STORED DATA:
+ + + + +

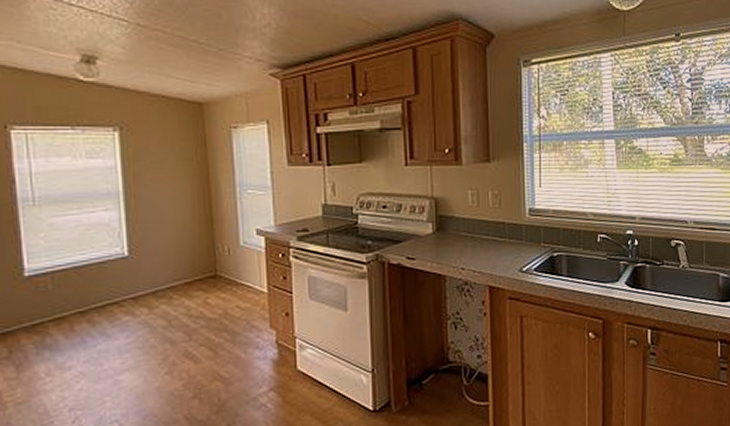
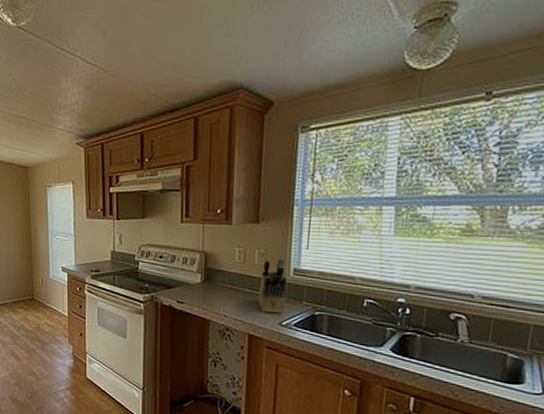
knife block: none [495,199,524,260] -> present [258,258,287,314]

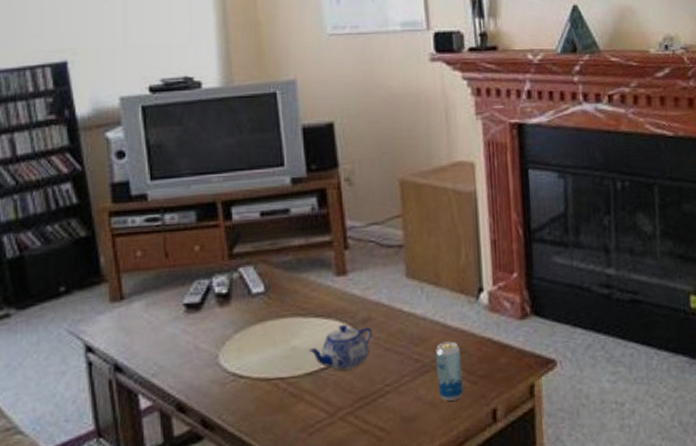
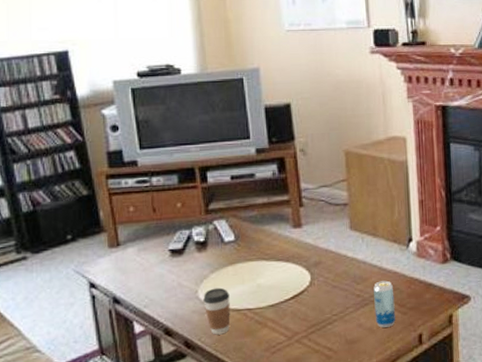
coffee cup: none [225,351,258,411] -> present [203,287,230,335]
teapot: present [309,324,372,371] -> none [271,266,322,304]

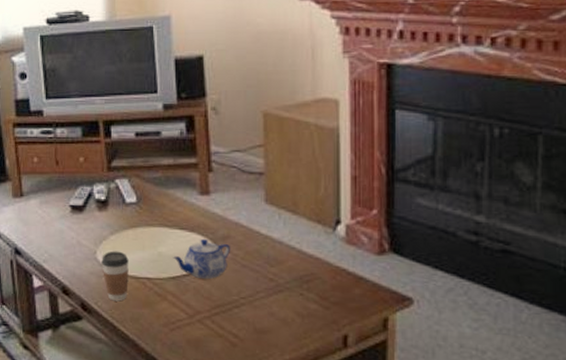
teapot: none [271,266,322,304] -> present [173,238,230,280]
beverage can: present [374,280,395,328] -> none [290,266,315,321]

+ + + + +

TASK REQUIREMENTS:
Whenever a line of the entries contains the string "teapot", copy that line.

ANSWER BOX:
teapot: present [309,324,372,371] -> none [271,266,322,304]
teapot: none [271,266,322,304] -> present [173,238,230,280]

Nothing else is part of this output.